Cocktail lovers would know this one for sure; for all others, Bellini is an Italian cocktail traditionally made using peach nectar and Prosecco sparkling wine.

But instead of using peach, today we have a Lychee and Cardamom Bellini. As far as cocktails go, I fall in the ‘rarely make and often drink’ category. So this Bellini was exciting as it was a very simple recipe with easy to find ingredients and hardly require any bar accessory as such. A simple blender would do the job!


A very refreshing drink and one more suited for the summery months; but I don’t mind drinking this all year through. The sparkling freshness of the Prosecco, tangy sweetness from the lychee sugar syrup and just that hint of spice from the cardamom….this Lychee and Cardamom Bellini is just gorgeous.

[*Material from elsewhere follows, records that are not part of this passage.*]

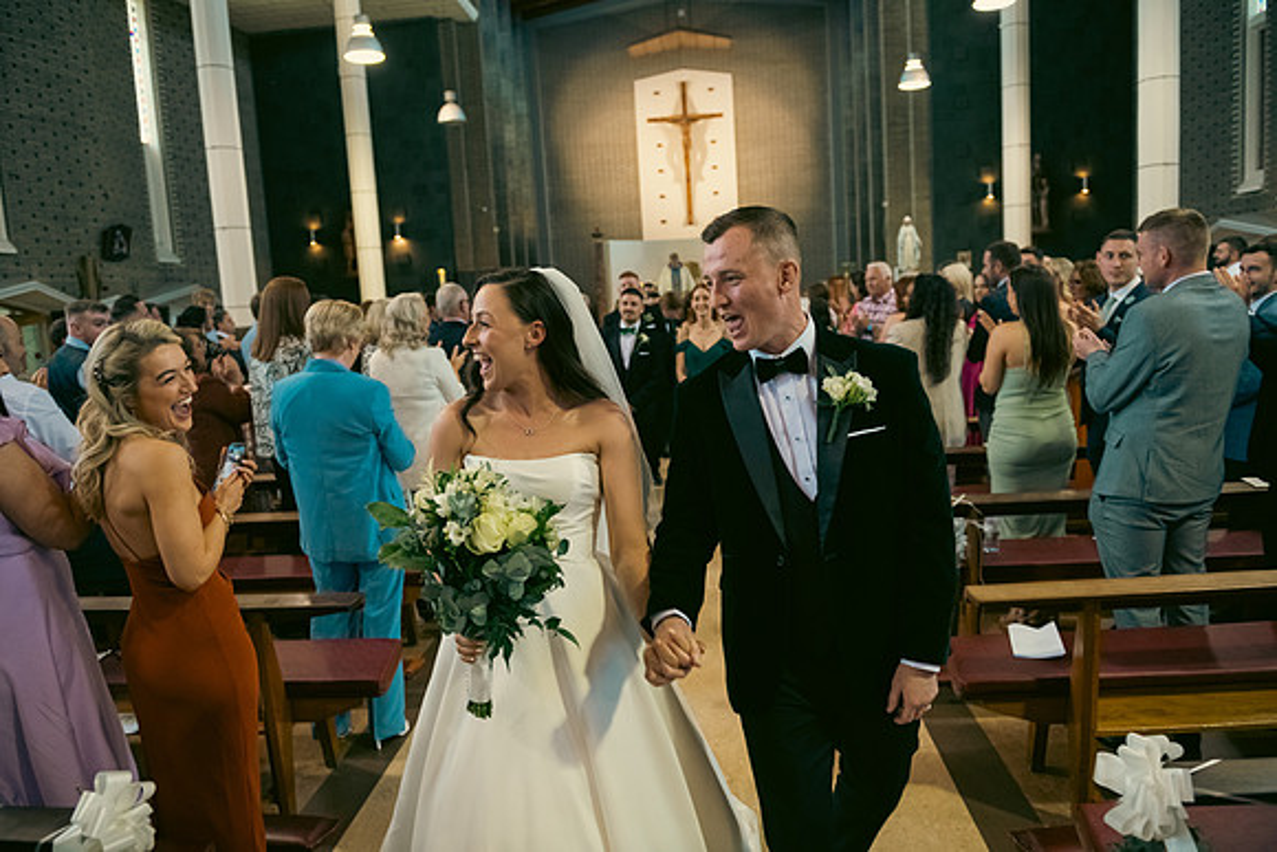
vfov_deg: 53.2
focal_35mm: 24
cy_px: 426
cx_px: 638
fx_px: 851
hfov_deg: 73.7
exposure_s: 1/160
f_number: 3.5
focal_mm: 24
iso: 1000
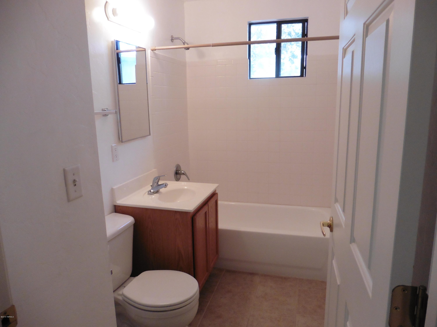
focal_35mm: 24
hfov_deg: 71.6
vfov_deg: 56.8
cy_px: 164
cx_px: 218
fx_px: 303
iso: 400
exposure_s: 1/30
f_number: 3.3
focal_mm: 4.3
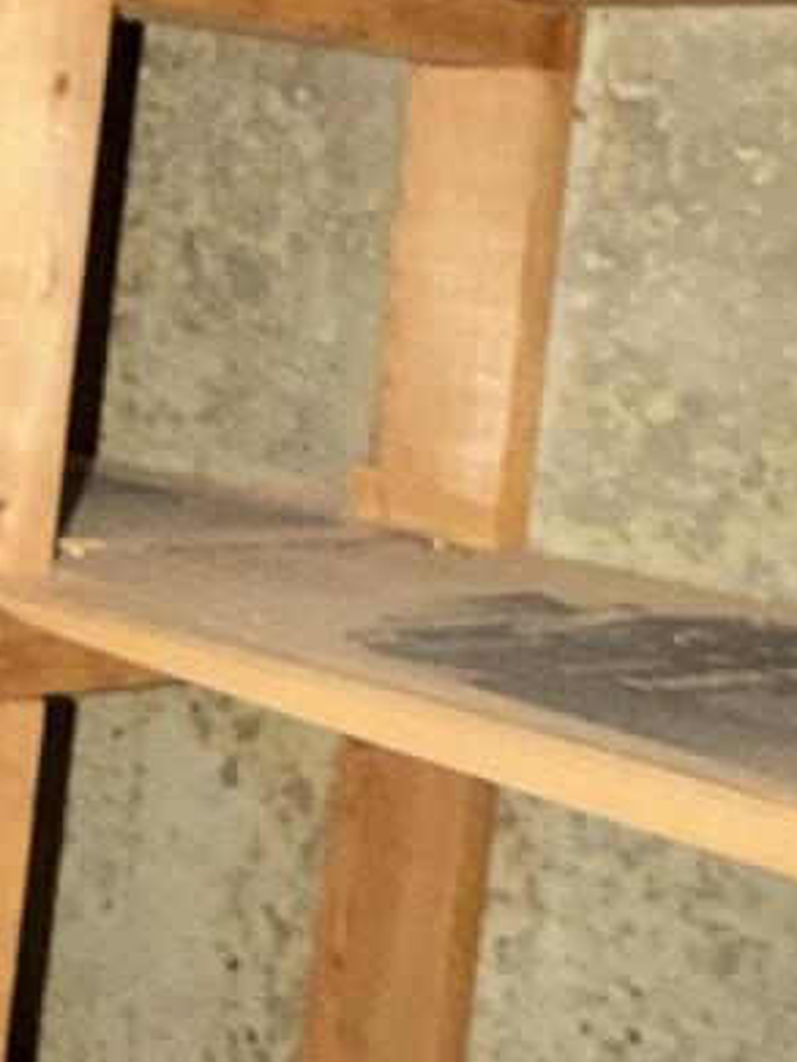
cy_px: 319
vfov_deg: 26.8
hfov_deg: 18.3
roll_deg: -5.4
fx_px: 2209
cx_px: -379
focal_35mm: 72
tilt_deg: -4.2
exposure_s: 1/16
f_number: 2.2
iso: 400
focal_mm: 2.22
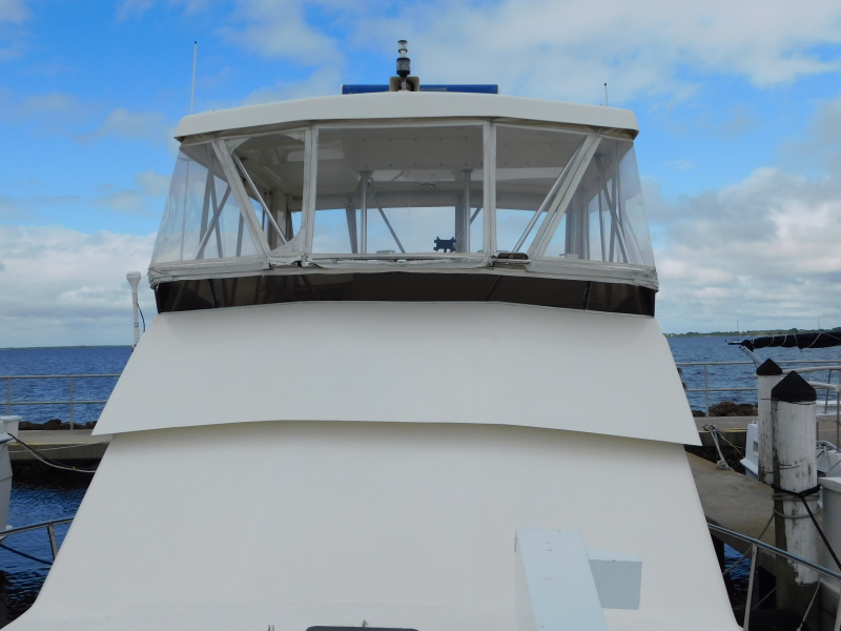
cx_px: 420
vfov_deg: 39.7
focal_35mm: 36
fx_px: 875
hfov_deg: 51.4
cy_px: 316
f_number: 7
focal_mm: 6.3
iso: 125
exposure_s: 1/640
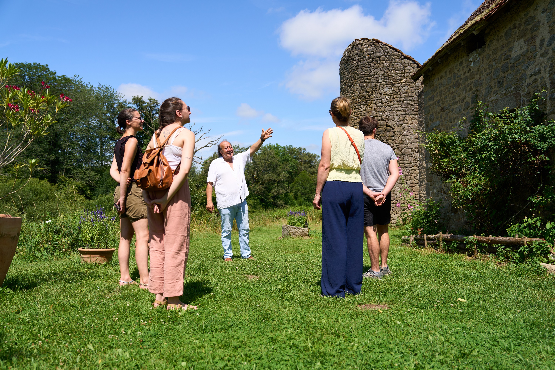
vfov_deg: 43.6
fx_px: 462
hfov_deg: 61.9
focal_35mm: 30
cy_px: 185
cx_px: 278
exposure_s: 1/1250
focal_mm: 30
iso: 100
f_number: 4
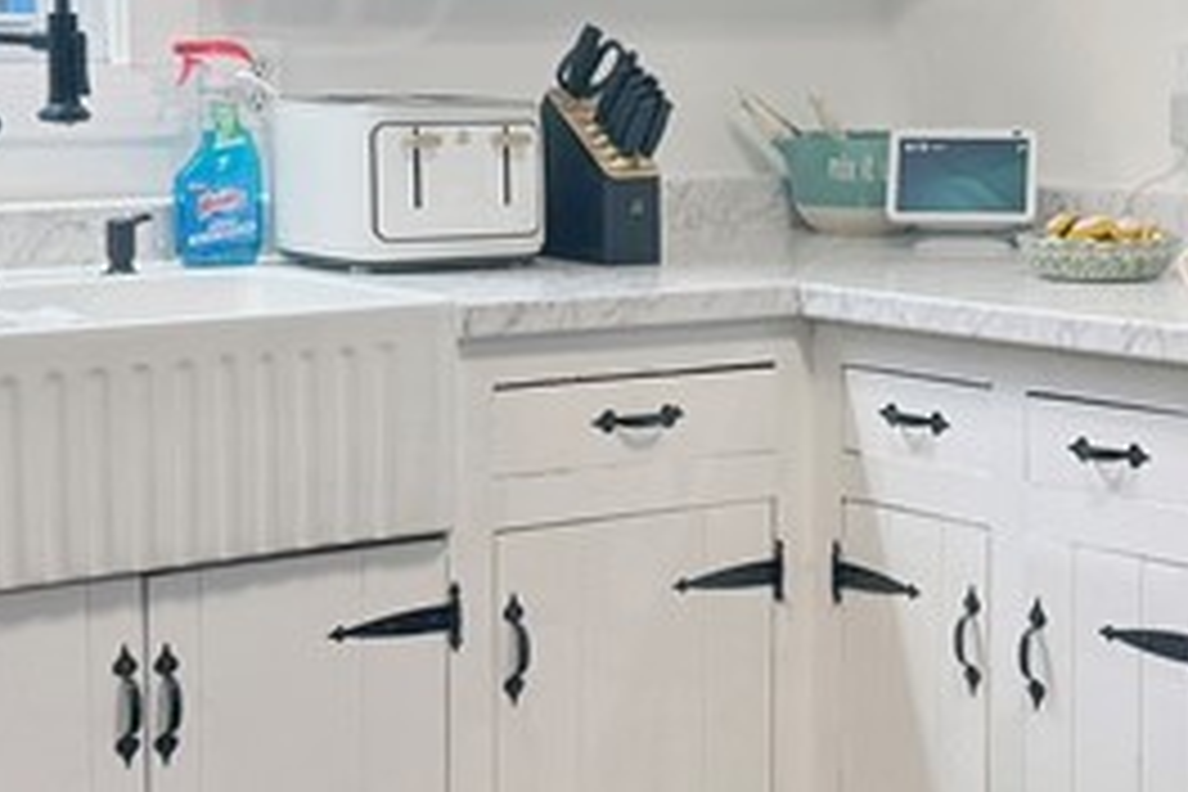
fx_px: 3201
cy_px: 338
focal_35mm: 97
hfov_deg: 20.7
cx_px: 976
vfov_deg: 14.1
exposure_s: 1/60
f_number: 1.78
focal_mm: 6.76
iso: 100
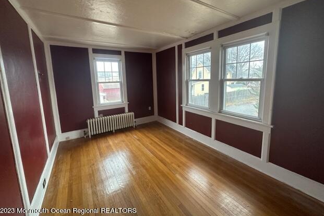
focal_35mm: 15
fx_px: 135
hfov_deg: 100.4
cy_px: 97
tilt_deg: -8.3
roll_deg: -0.2
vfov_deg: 77.1
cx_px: 159
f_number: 2.2
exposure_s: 1/120
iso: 160
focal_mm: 2.22
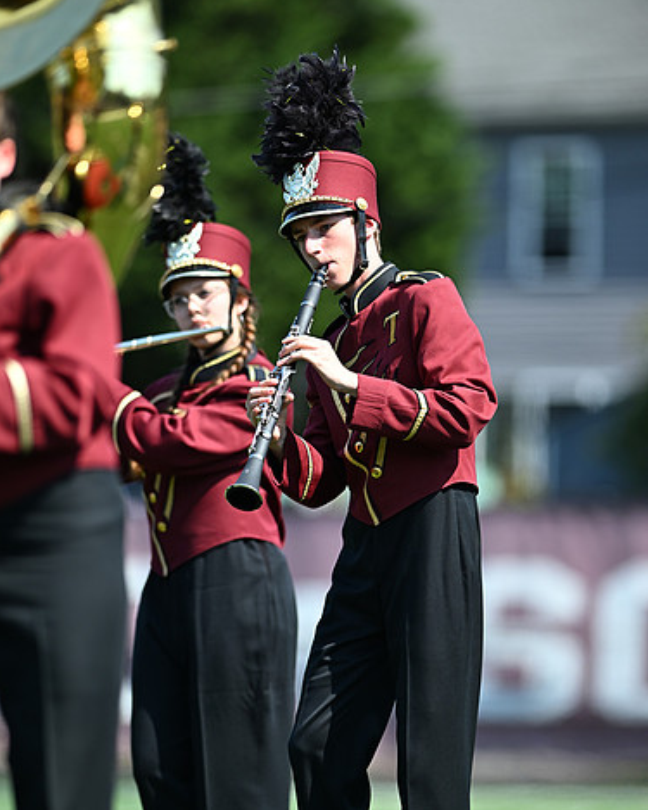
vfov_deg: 5.6
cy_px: 478
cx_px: 315
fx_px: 8345
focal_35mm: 348
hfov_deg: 4.4
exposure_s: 1/2500
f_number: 2.8
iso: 250
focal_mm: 300
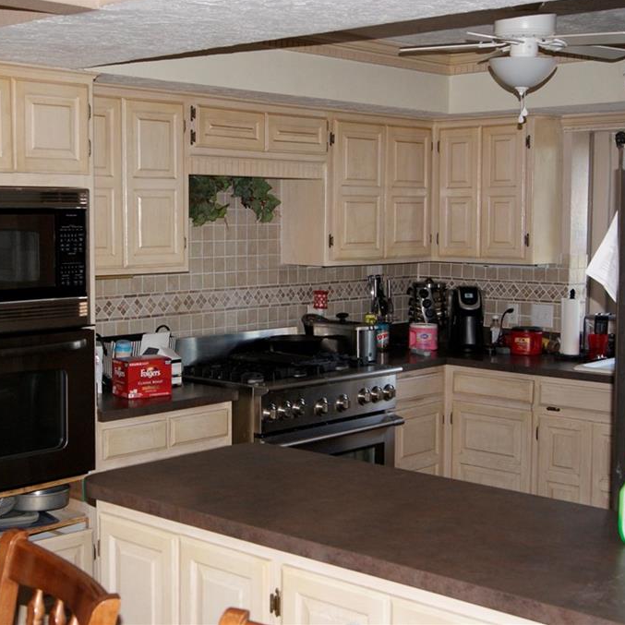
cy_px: 310
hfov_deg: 31.5
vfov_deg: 31.6
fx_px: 1103
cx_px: 224
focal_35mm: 54
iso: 400
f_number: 5.6
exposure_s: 1/60
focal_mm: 28
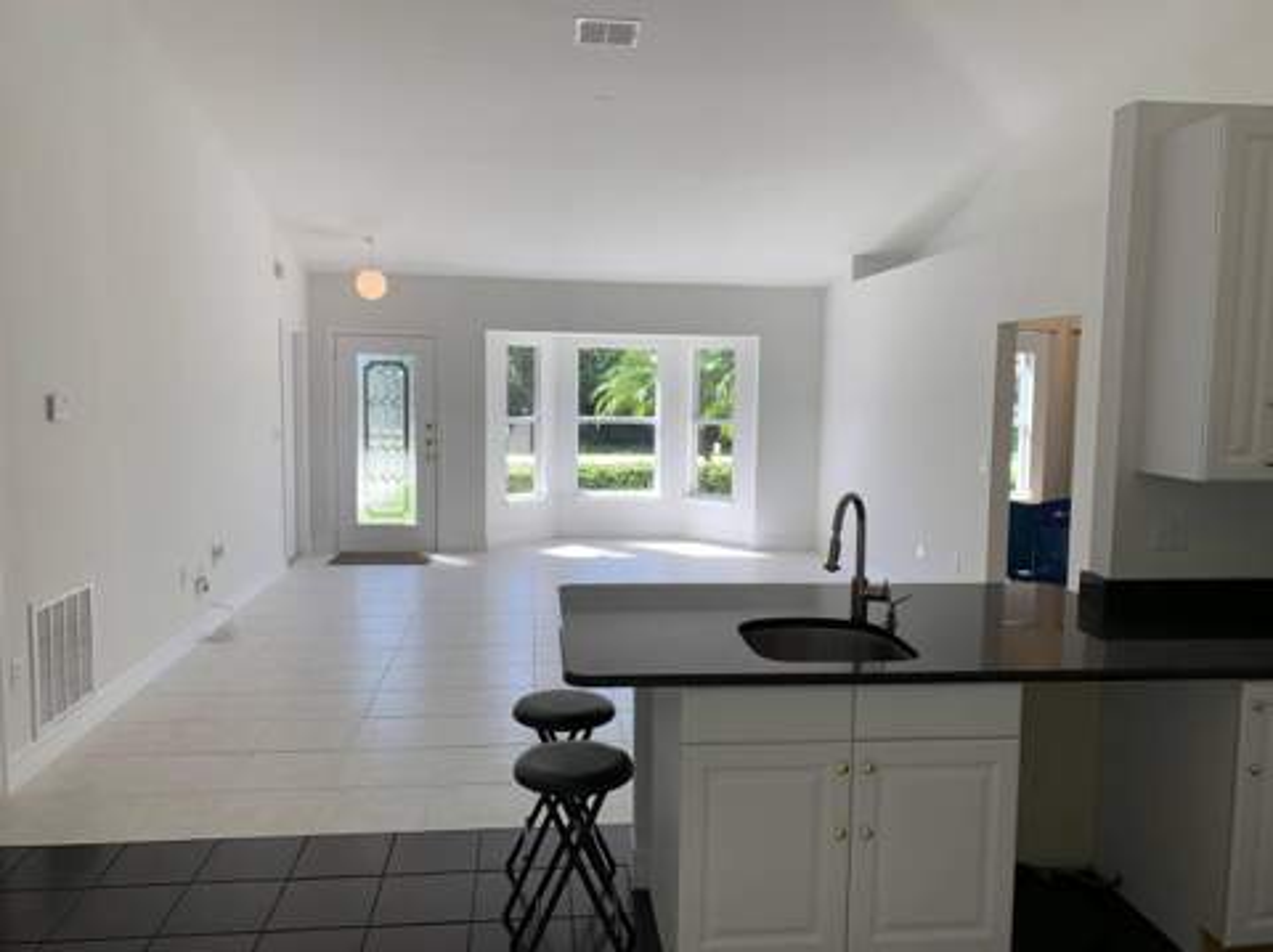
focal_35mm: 26
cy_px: 476
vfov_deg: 53.0
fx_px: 955
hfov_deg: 67.4
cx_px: 636
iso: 25
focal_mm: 4.25
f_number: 1.8
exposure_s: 1/210
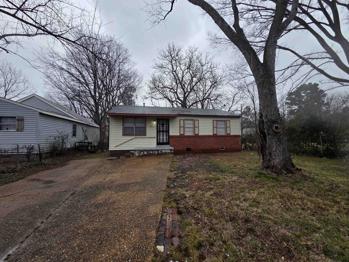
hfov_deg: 106.2
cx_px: 174
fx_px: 131
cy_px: 131
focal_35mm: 13
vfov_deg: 89.9
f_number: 2.2
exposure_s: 1/225
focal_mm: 2.2
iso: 50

Even though my photographs don’t do any justice to the actual drink, I strongly urge you to give it a go if you are a wine drinker.



(To make 1 drink)

1. 30ml lychee and cardamom syrup
2. 90ml Prosecco
3. Lemon slice/twist, finely cut; to garnish
4. Lychee, to garnish

For the syrup:

(Makes enough syrup for 10-12 drinks)

5. 250gm white sugar
6. 5 cardamom pods
7. 1 can lychees


To make the syrup:

1. Heat 250ml warm water and 250gm sugar in a pan. As it starts to boil, crush the cardamom pods and add to it. Continue to heat till the syrup turns aromatic and turns a shade or two darker (should take approximately 15-20 minutes). Remove and allow to cool.
2. Blend one can of lychees along with its syrup till smooth.
3. Combine equal quantities of the sugar syrup with the lychees to get the lychee cardamom syrup.
4. Store in a bottle and refrigerate; use as necessary.

To make the Bellini:

5. In a champagne glass, pour 30ml of the lychee cardamom syrup and then gently top with the Prosecco.
6. Garnish with a lychee and lemon twist.